[Extracted page text data]
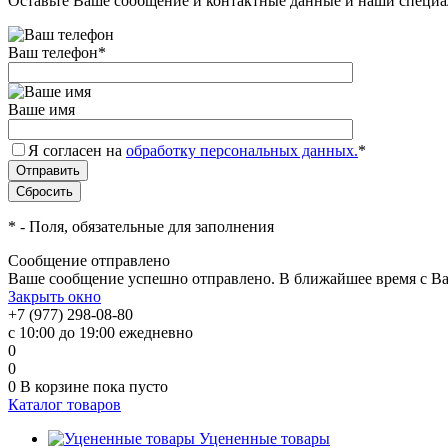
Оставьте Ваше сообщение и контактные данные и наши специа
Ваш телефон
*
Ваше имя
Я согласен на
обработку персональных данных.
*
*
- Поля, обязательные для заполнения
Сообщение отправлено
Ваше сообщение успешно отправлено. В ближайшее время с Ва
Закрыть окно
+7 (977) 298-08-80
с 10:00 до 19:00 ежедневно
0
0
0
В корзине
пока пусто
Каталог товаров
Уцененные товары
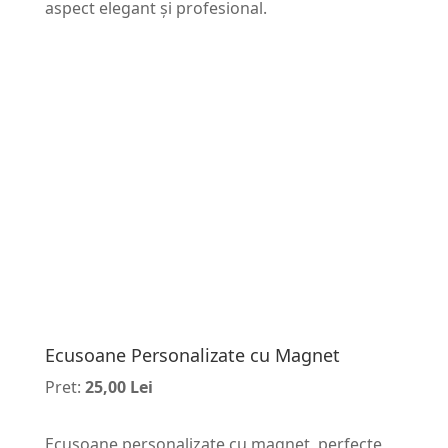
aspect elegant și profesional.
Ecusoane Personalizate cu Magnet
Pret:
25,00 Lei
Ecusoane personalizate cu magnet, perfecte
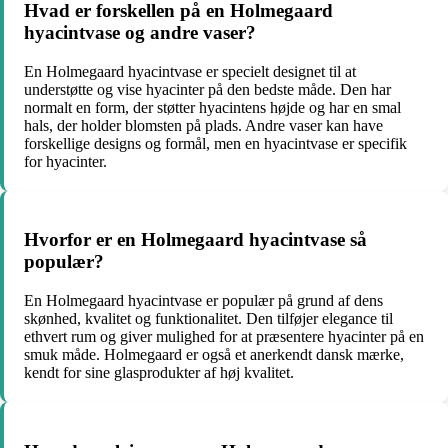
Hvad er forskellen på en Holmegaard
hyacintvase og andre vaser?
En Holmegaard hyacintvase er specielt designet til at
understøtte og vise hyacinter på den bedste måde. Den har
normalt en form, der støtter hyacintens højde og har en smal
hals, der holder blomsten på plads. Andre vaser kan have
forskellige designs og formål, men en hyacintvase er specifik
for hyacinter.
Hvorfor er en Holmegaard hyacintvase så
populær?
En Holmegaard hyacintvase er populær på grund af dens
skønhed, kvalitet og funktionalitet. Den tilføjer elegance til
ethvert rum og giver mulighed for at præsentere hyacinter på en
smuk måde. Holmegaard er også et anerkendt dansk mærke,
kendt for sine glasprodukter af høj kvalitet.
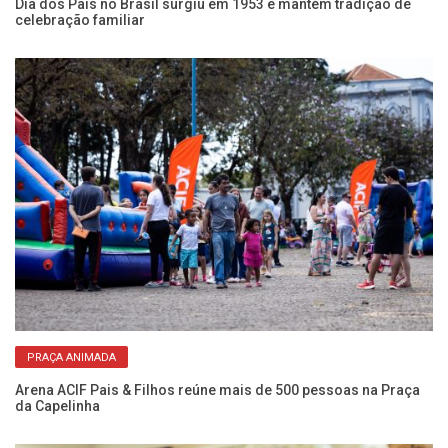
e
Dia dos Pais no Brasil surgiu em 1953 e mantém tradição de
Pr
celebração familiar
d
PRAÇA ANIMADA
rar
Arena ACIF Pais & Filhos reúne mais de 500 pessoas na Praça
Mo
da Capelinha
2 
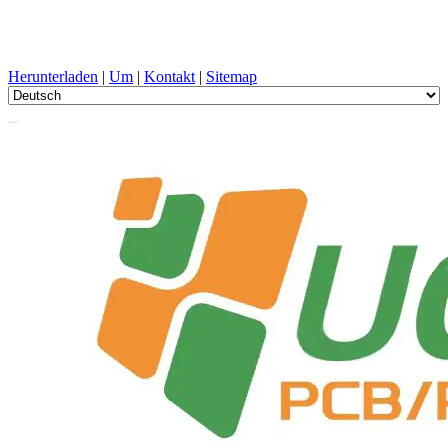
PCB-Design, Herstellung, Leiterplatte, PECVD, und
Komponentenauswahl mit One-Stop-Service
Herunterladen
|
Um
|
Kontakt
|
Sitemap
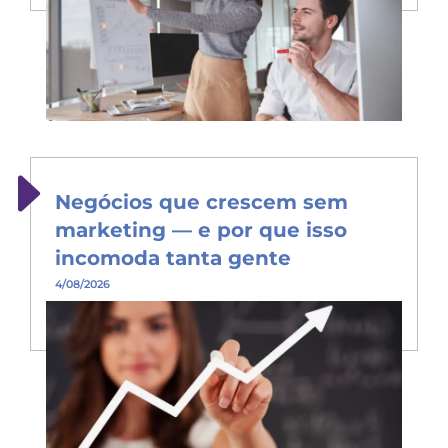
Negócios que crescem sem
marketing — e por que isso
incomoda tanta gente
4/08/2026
==
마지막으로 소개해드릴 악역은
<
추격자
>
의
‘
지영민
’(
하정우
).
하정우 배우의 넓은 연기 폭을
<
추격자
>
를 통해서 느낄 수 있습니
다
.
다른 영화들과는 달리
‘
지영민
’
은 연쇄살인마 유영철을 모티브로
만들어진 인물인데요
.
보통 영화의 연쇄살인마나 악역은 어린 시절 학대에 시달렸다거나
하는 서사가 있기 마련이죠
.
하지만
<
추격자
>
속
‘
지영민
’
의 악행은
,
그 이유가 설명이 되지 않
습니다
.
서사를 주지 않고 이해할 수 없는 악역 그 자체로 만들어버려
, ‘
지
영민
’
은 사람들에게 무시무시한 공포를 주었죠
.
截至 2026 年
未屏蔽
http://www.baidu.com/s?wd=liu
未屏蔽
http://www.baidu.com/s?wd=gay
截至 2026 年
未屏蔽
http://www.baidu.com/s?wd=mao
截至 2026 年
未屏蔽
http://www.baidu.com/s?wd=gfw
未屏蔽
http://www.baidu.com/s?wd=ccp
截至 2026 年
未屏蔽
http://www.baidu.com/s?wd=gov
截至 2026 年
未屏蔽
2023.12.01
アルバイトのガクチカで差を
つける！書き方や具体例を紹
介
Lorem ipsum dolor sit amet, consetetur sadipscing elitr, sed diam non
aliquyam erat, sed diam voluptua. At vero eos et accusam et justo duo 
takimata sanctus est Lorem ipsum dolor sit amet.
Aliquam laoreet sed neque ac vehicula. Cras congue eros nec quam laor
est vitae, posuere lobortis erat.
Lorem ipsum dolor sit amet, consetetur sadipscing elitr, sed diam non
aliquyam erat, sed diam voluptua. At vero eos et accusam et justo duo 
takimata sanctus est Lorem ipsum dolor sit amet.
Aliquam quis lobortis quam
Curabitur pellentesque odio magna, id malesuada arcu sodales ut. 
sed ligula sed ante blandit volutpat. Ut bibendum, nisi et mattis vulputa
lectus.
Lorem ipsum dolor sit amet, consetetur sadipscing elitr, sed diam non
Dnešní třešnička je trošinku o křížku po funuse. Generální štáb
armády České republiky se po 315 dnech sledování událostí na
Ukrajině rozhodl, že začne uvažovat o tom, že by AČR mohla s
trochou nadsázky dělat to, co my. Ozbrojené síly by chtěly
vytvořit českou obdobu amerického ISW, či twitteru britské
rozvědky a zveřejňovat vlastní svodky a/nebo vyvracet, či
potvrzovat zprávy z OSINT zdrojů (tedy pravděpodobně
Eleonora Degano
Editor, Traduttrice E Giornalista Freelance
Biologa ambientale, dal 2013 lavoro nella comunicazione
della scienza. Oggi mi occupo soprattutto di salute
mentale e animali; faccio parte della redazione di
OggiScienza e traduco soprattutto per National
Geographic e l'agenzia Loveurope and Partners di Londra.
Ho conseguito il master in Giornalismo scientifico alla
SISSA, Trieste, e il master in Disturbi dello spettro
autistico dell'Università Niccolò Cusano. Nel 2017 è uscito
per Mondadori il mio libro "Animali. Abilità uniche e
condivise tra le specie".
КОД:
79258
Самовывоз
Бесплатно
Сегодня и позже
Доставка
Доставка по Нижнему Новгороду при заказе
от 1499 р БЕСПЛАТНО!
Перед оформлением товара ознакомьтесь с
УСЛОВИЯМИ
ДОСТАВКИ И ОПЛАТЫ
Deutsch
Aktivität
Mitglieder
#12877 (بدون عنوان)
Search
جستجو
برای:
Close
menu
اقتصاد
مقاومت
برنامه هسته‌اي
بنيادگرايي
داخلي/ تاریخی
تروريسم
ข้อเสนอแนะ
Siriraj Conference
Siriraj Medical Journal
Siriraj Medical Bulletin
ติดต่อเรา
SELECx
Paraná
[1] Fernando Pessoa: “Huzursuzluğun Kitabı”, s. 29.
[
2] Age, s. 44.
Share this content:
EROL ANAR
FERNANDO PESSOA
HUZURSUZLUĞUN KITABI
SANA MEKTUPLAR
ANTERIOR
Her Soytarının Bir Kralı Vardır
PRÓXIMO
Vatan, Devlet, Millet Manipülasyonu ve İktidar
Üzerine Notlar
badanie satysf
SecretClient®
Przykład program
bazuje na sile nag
...
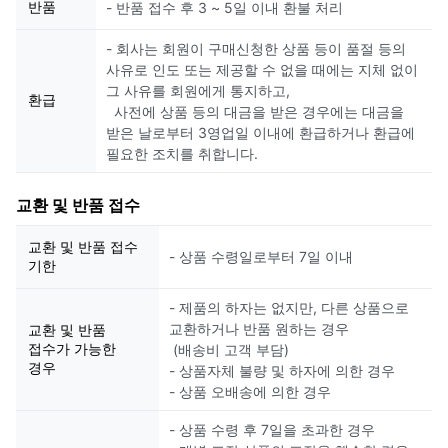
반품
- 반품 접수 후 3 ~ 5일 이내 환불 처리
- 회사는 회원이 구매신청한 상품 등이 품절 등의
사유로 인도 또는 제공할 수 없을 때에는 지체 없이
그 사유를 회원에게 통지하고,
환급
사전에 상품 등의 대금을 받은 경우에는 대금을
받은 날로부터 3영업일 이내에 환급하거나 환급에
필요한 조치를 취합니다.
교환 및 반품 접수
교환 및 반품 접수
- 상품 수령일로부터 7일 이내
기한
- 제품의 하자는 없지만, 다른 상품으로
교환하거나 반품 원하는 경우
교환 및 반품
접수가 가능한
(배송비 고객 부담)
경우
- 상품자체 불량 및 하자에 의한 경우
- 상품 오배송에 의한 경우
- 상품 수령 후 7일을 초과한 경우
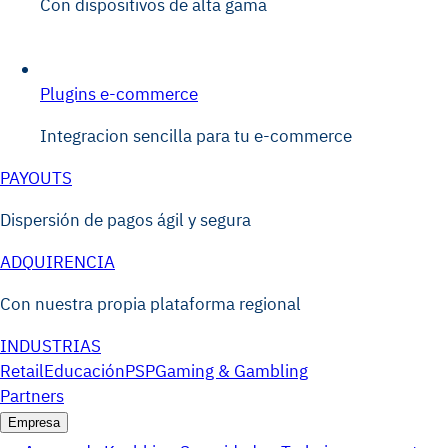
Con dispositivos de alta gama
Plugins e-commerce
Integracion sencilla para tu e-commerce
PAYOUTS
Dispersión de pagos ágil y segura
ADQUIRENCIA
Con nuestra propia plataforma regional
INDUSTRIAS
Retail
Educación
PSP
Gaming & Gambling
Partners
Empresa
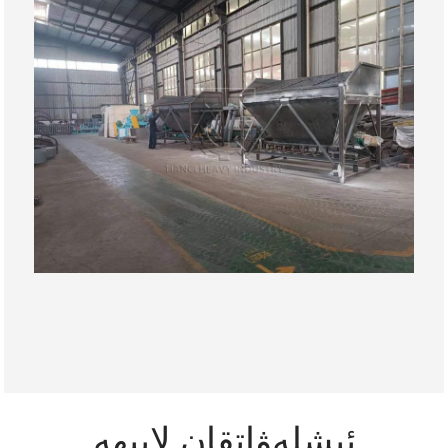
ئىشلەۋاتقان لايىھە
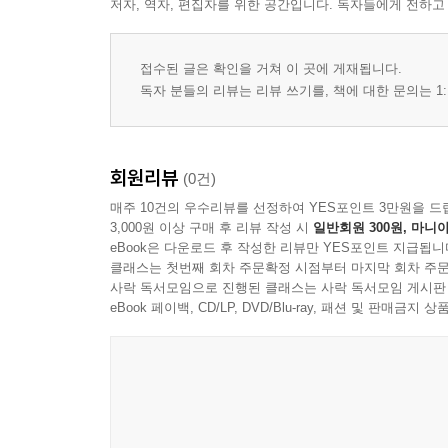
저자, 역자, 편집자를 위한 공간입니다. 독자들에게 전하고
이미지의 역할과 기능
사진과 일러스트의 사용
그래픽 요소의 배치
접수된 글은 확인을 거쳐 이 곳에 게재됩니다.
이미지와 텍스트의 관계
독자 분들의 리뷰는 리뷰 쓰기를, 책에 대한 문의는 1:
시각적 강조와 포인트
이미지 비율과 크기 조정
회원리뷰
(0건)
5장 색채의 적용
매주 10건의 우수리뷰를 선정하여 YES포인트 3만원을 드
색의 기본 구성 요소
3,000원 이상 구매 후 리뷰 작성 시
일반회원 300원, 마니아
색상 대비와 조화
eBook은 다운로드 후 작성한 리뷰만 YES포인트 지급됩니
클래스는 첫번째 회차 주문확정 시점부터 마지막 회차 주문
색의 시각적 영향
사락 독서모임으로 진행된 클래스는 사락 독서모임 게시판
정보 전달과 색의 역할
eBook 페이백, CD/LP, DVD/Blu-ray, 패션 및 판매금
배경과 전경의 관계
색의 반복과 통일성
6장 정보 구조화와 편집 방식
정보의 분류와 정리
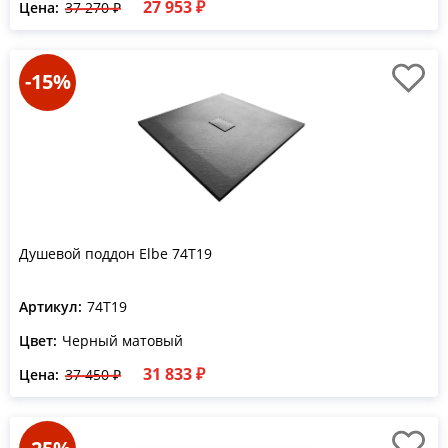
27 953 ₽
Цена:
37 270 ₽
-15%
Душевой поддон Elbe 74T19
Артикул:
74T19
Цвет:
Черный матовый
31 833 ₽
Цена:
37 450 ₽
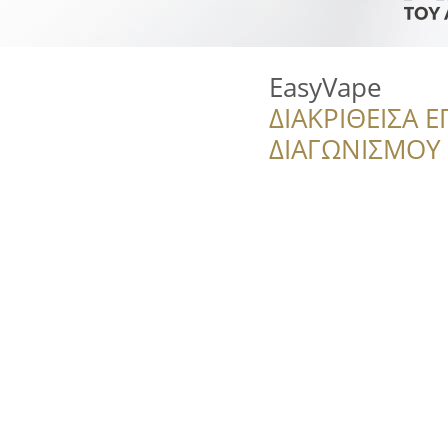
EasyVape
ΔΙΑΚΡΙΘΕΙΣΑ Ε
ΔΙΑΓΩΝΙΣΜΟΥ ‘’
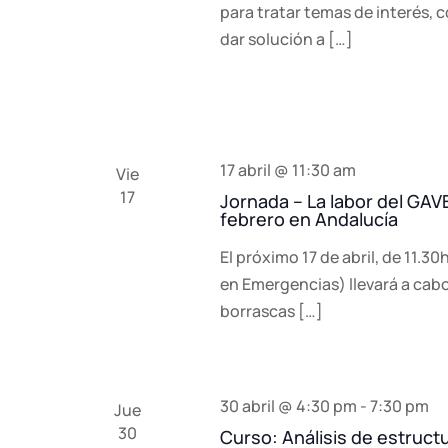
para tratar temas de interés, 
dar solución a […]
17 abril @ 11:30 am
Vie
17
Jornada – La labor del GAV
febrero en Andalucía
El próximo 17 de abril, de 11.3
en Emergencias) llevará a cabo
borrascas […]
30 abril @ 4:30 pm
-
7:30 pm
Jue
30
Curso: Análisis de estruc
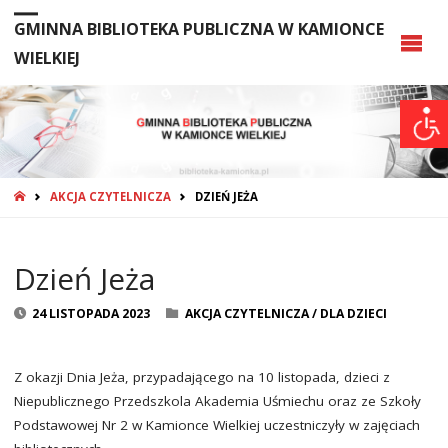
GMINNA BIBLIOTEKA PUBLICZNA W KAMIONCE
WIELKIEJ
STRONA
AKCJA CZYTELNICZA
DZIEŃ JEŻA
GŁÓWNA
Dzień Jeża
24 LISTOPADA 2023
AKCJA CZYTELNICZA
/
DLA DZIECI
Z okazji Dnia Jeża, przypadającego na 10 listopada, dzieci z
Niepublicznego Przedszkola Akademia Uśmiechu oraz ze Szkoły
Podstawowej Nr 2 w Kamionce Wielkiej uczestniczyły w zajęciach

Task: Copy the lines of the entries above that mention "lobortis".

Completed exercise:
est vitae, posuere lobortis erat.
Aliquam quis lobortis quam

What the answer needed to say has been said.